Review: Gods of the Morning: A Bird’s-Eye View of a Changing World
When I was a kid I used to wake before sunrise to go turkey hunting with my dad in the cedar-lined pockets of central Nebraska. Though I no longer hunt, I often find myself daydreaming of those early morning hours, hunkered down in the dewy grass beside my dad, the heat of my own breath lingering in my hunting mask. It’s not the kill that I miss, or the weight of the 12-gauge against my shoulder. It’s the waiting. It’s the stillness that followed the box call. On those mornings, we watched the prairie wake up. We listened for a tom in the distance or a clucking hen, and heard everything else: the meadowlarks and the cardinals, the finches and the sparrows, the crickets, beetles, grasshoppers, and dragonflies. In the absence of society’s distractions, something primitive crept into our perspective—the faintest hint, perhaps, of our ancient biorhythms.
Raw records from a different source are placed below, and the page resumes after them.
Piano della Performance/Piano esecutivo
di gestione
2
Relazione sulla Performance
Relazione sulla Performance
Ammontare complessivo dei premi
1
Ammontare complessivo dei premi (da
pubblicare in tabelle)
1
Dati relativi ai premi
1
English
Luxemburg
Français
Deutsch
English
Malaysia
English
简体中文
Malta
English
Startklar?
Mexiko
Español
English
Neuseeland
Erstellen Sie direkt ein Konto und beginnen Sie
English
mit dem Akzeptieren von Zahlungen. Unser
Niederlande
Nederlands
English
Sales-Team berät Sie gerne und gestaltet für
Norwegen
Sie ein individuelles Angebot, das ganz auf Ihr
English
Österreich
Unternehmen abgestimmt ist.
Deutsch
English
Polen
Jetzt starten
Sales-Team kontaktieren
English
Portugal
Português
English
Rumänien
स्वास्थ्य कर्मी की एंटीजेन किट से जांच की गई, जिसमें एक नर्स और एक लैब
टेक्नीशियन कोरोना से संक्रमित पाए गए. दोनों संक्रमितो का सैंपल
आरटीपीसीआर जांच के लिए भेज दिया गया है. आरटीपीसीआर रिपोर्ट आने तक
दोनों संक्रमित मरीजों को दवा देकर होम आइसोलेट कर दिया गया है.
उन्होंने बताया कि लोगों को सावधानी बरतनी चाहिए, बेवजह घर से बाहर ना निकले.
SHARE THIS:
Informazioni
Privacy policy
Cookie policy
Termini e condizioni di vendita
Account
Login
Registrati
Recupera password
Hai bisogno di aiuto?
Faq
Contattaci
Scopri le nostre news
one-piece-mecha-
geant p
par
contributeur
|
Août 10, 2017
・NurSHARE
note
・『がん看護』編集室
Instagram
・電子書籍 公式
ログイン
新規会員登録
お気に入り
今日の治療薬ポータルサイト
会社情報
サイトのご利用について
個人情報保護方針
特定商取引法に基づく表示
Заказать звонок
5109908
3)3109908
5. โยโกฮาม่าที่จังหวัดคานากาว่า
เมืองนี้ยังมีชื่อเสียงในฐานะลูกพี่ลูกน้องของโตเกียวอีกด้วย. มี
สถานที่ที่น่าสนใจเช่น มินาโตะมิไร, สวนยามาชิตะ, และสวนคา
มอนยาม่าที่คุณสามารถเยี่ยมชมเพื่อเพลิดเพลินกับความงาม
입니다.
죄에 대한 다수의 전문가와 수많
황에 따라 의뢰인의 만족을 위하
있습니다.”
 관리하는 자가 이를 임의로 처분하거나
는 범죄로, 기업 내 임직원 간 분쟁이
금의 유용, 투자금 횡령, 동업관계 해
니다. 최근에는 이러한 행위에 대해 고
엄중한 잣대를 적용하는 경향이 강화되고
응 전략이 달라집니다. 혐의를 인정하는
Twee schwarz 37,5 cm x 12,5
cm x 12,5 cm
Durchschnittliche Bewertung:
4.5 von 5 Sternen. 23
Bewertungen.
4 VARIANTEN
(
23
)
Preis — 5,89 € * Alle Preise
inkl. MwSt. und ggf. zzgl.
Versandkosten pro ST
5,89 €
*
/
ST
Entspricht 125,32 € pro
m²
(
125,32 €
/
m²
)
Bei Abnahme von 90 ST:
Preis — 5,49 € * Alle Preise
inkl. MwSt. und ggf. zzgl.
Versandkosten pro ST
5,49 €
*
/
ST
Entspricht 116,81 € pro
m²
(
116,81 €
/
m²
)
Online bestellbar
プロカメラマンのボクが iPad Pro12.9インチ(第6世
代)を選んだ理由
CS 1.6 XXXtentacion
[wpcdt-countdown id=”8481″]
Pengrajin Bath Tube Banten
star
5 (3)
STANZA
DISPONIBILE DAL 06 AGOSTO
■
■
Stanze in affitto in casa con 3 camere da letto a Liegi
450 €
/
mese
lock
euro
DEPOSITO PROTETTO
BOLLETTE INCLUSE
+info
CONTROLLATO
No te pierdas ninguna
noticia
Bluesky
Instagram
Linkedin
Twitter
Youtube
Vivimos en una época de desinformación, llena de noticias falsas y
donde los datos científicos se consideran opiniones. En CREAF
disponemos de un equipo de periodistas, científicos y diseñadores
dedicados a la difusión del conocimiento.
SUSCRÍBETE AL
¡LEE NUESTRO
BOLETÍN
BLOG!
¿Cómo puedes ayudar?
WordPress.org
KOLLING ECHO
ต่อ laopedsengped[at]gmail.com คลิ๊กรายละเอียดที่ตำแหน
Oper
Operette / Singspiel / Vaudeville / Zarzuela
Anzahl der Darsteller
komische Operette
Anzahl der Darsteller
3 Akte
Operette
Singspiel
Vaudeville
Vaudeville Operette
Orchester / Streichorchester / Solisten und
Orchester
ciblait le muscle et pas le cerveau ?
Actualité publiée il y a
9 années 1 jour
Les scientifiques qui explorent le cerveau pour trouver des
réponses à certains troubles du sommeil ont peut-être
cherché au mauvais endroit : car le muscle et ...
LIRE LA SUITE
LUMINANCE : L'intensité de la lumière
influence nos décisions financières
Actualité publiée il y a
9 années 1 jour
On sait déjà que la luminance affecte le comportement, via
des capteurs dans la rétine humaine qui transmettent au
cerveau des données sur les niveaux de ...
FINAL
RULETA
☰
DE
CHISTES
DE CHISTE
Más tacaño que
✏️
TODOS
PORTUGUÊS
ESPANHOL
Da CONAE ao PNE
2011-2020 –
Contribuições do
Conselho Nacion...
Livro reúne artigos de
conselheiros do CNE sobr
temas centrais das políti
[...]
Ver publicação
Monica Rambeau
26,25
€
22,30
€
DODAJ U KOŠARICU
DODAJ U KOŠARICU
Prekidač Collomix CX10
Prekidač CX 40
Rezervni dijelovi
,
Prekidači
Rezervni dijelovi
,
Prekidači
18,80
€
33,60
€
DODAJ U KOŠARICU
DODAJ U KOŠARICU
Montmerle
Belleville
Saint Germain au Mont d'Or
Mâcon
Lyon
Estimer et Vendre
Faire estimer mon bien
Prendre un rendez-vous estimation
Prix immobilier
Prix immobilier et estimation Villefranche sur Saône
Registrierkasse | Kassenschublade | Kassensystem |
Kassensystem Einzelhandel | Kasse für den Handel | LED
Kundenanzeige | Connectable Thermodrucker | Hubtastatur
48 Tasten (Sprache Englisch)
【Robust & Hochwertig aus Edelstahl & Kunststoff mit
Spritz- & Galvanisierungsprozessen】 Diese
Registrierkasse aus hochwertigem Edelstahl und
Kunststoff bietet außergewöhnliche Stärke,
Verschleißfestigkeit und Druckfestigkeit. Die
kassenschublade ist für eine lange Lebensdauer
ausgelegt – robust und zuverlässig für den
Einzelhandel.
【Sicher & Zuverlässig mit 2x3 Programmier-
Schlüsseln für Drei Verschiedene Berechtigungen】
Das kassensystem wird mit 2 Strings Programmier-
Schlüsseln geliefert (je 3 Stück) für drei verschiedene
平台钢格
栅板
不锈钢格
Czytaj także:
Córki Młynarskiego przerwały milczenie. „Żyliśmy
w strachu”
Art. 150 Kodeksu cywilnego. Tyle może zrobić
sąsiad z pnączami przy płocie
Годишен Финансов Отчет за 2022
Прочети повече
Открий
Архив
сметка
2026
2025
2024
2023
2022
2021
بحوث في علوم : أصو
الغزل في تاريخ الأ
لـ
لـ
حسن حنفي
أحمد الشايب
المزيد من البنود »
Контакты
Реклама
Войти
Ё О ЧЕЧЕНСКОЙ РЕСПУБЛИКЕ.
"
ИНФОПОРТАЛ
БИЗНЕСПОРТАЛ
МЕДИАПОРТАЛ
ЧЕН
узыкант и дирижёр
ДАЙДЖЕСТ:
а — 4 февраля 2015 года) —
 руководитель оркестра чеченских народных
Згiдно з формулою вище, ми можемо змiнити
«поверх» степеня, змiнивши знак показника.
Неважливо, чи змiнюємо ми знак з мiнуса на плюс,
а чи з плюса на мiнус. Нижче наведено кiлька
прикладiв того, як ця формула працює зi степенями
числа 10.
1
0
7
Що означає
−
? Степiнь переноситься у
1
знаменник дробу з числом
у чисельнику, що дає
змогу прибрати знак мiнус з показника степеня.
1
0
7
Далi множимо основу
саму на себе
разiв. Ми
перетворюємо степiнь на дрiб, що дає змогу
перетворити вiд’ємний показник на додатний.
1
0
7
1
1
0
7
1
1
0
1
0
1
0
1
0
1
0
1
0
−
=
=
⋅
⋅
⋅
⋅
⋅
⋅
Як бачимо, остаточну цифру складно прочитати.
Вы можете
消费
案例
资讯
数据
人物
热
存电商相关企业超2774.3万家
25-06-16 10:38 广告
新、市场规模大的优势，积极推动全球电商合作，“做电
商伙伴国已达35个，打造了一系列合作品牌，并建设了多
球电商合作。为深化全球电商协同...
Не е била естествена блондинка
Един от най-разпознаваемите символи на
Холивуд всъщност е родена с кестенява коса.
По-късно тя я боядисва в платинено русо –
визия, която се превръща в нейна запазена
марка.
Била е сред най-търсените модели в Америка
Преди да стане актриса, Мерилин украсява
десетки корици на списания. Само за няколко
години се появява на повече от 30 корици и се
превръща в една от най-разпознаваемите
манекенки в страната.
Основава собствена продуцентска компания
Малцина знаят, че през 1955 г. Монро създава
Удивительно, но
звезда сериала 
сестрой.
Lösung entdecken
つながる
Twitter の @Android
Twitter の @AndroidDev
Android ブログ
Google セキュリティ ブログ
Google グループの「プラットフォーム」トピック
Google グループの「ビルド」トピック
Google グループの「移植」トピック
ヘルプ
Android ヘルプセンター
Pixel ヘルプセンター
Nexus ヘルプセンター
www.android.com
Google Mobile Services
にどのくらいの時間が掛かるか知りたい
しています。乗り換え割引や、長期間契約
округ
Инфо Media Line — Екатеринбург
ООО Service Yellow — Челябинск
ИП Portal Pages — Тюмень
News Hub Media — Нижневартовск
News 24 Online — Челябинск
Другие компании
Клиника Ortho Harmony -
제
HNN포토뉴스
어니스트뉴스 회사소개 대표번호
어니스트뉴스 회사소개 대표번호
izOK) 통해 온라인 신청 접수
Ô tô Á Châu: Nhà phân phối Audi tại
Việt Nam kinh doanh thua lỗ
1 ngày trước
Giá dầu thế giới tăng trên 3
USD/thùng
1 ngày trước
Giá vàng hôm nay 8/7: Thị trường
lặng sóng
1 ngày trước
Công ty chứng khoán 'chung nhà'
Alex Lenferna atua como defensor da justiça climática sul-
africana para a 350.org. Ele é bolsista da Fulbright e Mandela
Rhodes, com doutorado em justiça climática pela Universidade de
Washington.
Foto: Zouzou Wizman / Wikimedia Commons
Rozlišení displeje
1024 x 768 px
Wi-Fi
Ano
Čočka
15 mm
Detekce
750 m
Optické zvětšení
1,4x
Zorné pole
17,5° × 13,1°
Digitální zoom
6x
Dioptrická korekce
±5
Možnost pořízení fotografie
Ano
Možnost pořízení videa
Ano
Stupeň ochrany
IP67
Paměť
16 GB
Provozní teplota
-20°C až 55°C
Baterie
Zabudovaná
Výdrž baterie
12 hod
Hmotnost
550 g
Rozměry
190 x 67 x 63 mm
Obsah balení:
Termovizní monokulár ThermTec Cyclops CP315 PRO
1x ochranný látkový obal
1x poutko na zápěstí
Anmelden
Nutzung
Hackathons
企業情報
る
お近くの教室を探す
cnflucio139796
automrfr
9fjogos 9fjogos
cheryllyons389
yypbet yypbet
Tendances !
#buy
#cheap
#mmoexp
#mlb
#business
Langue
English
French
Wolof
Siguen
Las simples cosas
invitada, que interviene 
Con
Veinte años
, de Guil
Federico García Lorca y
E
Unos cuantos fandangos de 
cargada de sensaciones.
“Have we got it all wrong?” asks British naturalist John Lister-Kaye in his latest book, Gods of the Morning: A Bird’s-Eye View of a Changing World. “Has the march of what we have labeled ‘civilisation’ now taken us so far away from nature, from biorhythms, from contact with the soil that we have lost the ability to assess what damage our actions inflict on the planet?”